“Follow the pattern of the sound words you have heard from me, in the father and love that are in Christ Jesus. By the Holy Spirit who dwells within us, guard the good deposit entrusted to you.”
2 Timothy 1:13-14
“Now what?” For the past year, it is the question that has ricocheted through my mind over and over again since I walked to my car late on a Friday night in June 2015. Our second mediation had ended as successfully as mediation can – neither of us were 100% happy with the concessions made, but we’d signed agreements that would at last set us in the direction of finalizing an agonizing divorce process that was over 18 months in the making. My ultimate objective of protecting my children and providing what I felt was the most stable environment for them was achieved – at least in writing. Regardless of how I felt on the other issues, I was relieved to feel that the children where in the best position possible – or at least as best they can be when being raised between two households.

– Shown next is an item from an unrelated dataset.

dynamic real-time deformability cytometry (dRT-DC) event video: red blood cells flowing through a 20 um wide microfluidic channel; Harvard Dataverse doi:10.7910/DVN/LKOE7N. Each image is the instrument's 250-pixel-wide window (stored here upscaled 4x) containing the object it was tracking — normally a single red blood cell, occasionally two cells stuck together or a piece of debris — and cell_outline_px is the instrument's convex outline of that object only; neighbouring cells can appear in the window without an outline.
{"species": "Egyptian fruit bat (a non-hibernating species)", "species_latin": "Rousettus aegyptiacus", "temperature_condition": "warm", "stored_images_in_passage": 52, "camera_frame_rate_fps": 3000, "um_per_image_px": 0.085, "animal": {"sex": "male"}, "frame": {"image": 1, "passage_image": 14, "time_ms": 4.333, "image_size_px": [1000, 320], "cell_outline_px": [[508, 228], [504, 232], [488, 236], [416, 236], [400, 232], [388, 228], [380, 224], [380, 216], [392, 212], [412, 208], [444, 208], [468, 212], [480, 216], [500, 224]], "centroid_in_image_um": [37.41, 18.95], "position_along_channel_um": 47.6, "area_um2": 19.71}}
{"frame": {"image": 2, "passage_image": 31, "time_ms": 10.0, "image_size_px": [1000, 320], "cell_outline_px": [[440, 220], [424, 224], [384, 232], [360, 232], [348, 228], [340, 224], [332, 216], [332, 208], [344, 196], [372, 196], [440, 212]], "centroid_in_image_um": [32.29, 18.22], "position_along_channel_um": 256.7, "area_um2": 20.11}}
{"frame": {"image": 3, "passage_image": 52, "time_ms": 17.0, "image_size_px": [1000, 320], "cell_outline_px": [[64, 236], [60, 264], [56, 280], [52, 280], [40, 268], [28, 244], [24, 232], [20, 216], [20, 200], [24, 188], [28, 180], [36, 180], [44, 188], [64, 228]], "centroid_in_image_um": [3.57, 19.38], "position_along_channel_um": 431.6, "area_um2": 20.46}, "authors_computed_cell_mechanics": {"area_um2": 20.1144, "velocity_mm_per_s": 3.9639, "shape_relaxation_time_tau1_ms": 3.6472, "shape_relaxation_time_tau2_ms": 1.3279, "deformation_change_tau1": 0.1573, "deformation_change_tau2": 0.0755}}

Almost 15-years of marriage, 13 of which were under the same roof, came (legally) to an end in the following months just as the children started the new school year. And I’ve spent the entire school year – and also half of summer break – rolling that question over and over in my mind. For 19-months I felt stuck and longed for nothing more than to be released. It came, and it has taken me almost a year to realize the forward momentum I’d longed for isn’t a given. Now the larger task lies ahead – over a decade of navigating child rearing as a single parent. The “now what” often leaves me feeling like I’m on the floor of the valley – certainly not at the peak of the mountaintop I’d anticipated feeling when proceedings where completed. The “now what” looms before me and can seem daunting, exhausting, scary, and hopeless.
In the passage above, Paul wrote to encourage Timothy during challenges he faced leading the church of Ephesus. I started a new 3-week devotional this morning and this passage is today’s reading. The devotion author notes that at that this point, Timothy was feeling the “now what” moment as well. When I read the passage above, it struck me like a bullet. The words of God have stuck with me throughout this entire ordeal and lay forth the pattern, or a path, forward into the “now what” that is ahead. Timothy was entrusted with the church at Ephesus. My “good deposit entrusted to me” are two beautiful children. The thought (and language) that they have been entrusted to me and that they are a good deposit is striking. They are a good, important responsibility. It isn’t going to be easy, but it is a good path. The good work of life. And God would not entrust such an important task to me, and have honored that by literally delivering their custody to my care, if he was going to abandon me.
What a wonderful reminder not to fear the road that is ahead.